### Provided information

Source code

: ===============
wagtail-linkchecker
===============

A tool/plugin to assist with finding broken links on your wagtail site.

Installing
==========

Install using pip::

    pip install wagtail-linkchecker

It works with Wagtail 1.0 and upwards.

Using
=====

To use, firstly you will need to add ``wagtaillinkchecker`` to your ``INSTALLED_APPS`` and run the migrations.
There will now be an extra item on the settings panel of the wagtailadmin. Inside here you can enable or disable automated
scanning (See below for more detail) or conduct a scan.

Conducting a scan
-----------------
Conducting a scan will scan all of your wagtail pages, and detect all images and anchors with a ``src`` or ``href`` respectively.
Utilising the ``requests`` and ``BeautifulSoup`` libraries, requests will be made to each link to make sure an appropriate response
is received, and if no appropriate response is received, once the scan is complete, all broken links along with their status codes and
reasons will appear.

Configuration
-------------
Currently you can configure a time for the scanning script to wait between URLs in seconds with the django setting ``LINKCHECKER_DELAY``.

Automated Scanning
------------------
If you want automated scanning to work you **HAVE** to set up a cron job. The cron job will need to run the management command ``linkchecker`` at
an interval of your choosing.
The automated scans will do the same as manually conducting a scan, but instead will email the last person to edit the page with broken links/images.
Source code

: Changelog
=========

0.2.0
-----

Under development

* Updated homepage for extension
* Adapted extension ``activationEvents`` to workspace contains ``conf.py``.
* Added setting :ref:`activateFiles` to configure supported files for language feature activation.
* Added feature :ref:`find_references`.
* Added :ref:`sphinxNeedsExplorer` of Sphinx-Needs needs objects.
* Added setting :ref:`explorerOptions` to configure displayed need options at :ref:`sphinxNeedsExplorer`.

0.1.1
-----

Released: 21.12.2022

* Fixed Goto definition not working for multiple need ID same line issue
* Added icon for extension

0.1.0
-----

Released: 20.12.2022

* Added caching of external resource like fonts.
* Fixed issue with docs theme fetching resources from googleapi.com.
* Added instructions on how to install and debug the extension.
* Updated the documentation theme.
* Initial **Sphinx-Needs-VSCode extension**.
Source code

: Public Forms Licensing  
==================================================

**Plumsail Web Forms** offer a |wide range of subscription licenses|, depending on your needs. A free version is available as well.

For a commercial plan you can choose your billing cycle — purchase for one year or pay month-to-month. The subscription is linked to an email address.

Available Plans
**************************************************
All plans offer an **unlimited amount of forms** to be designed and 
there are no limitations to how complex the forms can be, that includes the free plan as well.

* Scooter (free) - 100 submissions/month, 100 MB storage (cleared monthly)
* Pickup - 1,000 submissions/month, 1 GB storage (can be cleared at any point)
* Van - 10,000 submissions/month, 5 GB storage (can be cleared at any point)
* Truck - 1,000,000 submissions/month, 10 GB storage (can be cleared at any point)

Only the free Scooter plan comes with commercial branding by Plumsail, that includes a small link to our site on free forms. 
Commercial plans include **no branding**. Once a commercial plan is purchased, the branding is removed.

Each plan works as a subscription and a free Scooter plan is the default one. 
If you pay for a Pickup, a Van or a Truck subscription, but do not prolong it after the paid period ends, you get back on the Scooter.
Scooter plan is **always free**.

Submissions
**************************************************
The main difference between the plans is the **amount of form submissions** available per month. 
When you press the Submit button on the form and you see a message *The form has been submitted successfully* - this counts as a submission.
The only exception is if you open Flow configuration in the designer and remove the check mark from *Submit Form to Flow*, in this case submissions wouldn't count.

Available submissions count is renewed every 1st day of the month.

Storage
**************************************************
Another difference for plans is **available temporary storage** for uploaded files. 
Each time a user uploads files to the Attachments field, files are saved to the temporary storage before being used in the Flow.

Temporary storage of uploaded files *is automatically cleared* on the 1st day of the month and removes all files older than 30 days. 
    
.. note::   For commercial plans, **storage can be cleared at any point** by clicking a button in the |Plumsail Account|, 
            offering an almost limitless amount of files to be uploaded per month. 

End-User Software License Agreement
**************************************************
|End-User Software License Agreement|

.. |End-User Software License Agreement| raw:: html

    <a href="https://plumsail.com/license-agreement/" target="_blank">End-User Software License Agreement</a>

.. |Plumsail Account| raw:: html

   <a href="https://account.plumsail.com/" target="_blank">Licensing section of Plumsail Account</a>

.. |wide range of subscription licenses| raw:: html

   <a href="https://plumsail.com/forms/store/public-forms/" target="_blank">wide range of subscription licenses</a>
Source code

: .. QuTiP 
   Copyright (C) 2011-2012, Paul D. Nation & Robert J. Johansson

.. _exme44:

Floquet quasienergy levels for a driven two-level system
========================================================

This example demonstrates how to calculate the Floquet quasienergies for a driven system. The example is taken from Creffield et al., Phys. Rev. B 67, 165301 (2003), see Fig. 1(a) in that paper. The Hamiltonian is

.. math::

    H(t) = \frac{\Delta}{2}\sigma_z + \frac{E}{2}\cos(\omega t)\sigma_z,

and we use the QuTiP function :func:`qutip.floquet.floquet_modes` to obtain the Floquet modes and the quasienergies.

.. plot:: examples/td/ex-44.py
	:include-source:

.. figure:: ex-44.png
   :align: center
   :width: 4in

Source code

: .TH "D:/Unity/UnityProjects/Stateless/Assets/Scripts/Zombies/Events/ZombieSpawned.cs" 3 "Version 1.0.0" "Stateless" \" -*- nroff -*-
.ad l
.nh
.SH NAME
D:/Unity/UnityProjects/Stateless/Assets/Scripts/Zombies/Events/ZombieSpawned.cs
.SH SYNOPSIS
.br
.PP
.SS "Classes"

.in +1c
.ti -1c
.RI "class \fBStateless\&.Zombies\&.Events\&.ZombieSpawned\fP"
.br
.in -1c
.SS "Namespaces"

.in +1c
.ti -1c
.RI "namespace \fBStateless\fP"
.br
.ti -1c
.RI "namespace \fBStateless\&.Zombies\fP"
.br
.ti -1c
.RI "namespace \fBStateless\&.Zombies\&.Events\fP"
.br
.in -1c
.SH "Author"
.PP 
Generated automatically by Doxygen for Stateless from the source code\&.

### Problem to solve
Now write the data shown above out again, word for word.

### Answer
Source code

: ===============
wagtail-linkchecker
===============

A tool/plugin to assist with finding broken links on your wagtail site.

Installing
==========

Install using pip::

    pip install wagtail-linkchecker

It works with Wagtail 1.0 and upwards.

Using
=====

To use, firstly you will need to add ``wagtaillinkchecker`` to your ``INSTALLED_APPS`` and run the migrations.
There will now be an extra item on the settings panel of the wagtailadmin. Inside here you can enable or disable automated
scanning (See below for more detail) or conduct a scan.

Conducting a scan
-----------------
Conducting a scan will scan all of your wagtail pages, and detect all images and anchors with a ``src`` or ``href`` respectively.
Utilising the ``requests`` and ``BeautifulSoup`` libraries, requests will be made to each link to make sure an appropriate response
is received, and if no appropriate response is received, once the scan is complete, all broken links along with their status codes and
reasons will appear.

Configuration
-------------
Currently you can configure a time for the scanning script to wait between URLs in seconds with the django setting ``LINKCHECKER_DELAY``.

Automated Scanning
------------------
If you want automated scanning to work you **HAVE** to set up a cron job. The cron job will need to run the management command ``linkchecker`` at
an interval of your choosing.
The automated scans will do the same as manually conducting a scan, but instead will email the last person to edit the page with broken links/images.
Source code

: Changelog
=========

0.2.0
-----

Under development

* Updated homepage for extension
* Adapted extension ``activationEvents`` to workspace contains ``conf.py``.
* Added setting :ref:`activateFiles` to configure supported files for language feature activation.
* Added feature :ref:`find_references`.
* Added :ref:`sphinxNeedsExplorer` of Sphinx-Needs needs objects.
* Added setting :ref:`explorerOptions` to configure displayed need options at :ref:`sphinxNeedsExplorer`.

0.1.1
-----

Released: 21.12.2022

* Fixed Goto definition not working for multiple need ID same line issue
* Added icon for extension

0.1.0
-----

Released: 20.12.2022

* Added caching of external resource like fonts.
* Fixed issue with docs theme fetching resources from googleapi.com.
* Added instructions on how to install and debug the extension.
* Updated the documentation theme.
* Initial **Sphinx-Needs-VSCode extension**.
Source code

: Public Forms Licensing  
==================================================

**Plumsail Web Forms** offer a |wide range of subscription licenses|, depending on your needs. A free version is available as well.

For a commercial plan you can choose your billing cycle — purchase for one year or pay month-to-month. The subscription is linked to an email address.

Available Plans
**************************************************
All plans offer an **unlimited amount of forms** to be designed and 
there are no limitations to how complex the forms can be, that includes the free plan as well.

* Scooter (free) - 100 submissions/month, 100 MB storage (cleared monthly)
* Pickup - 1,000 submissions/month, 1 GB storage (can be cleared at any point)
* Van - 10,000 submissions/month, 5 GB storage (can be cleared at any point)
* Truck - 1,000,000 submissions/month, 10 GB storage (can be cleared at any point)

Only the free Scooter plan comes with commercial branding by Plumsail, that includes a small link to our site on free forms. 
Commercial plans include **no branding**. Once a commercial plan is purchased, the branding is removed.

Each plan works as a subscription and a free Scooter plan is the default one. 
If you pay for a Pickup, a Van or a Truck subscription, but do not prolong it after the paid period ends, you get back on the Scooter.
Scooter plan is **always free**.

Submissions
**************************************************
The main difference between the plans is the **amount of form submissions** available per month. 
When you press the Submit button on the form and you see a message *The form has been submitted successfully* - this counts as a submission.
The only exception is if you open Flow configuration in the designer and remove the check mark from *Submit Form to Flow*, in this case submissions wouldn't count.

Available submissions count is renewed every 1st day of the month.

Storage
**************************************************
Another difference for plans is **available temporary storage** for uploaded files. 
Each time a user uploads files to the Attachments field, files are saved to the temporary storage before being used in the Flow.

Temporary storage of uploaded files *is automatically cleared* on the 1st day of the month and removes all files older than 30 days. 
    
.. note::   For commercial plans, **storage can be cleared at any point** by clicking a button in the |Plumsail Account|, 
            offering an almost limitless amount of files to be uploaded per month. 

End-User Software License Agreement
**************************************************
|End-User Software License Agreement|

.. |End-User Software License Agreement| raw:: html

    <a href="https://plumsail.com/license-agreement/" target="_blank">End-User Software License Agreement</a>

.. |Plumsail Account| raw:: html

   <a href="https://account.plumsail.com/" target="_blank">Licensing section of Plumsail Account</a>

.. |wide range of subscription licenses| raw:: html

   <a href="https://plumsail.com/forms/store/public-forms/" target="_blank">wide range of subscription licenses</a>
Source code

: .. QuTiP 
   Copyright (C) 2011-2012, Paul D. Nation & Robert J. Johansson

.. _exme44:

Floquet quasienergy levels for a driven two-level system
========================================================

This example demonstrates how to calculate the Floquet quasienergies for a driven system. The example is taken from Creffield et al., Phys. Rev. B 67, 165301 (2003), see Fig. 1(a) in that paper. The Hamiltonian is

.. math::

    H(t) = \frac{\Delta}{2}\sigma_z + \frac{E}{2}\cos(\omega t)\sigma_z,

and we use the QuTiP function :func:`qutip.floquet.floquet_modes` to obtain the Floquet modes and the quasienergies.

.. plot:: examples/td/ex-44.py
	:include-source:

.. figure:: ex-44.png
   :align: center
   :width: 4in

Source code

: .TH "D:/Unity/UnityProjects/Stateless/Assets/Scripts/Zombies/Events/ZombieSpawned.cs" 3 "Version 1.0.0" "Stateless" \" -*- nroff -*-
.ad l
.nh
.SH NAME
D:/Unity/UnityProjects/Stateless/Assets/Scripts/Zombies/Events/ZombieSpawned.cs
.SH SYNOPSIS
.br
.PP
.SS "Classes"

.in +1c
.ti -1c
.RI "class \fBStateless\&.Zombies\&.Events\&.ZombieSpawned\fP"
.br
.in -1c
.SS "Namespaces"

.in +1c
.ti -1c
.RI "namespace \fBStateless\fP"
.br
.ti -1c
.RI "namespace \fBStateless\&.Zombies\fP"
.br
.ti -1c
.RI "namespace \fBStateless\&.Zombies\&.Events\fP"
.br
.in -1c
.SH "Author"
.PP 
Generated automatically by Doxygen for Stateless from the source code\&.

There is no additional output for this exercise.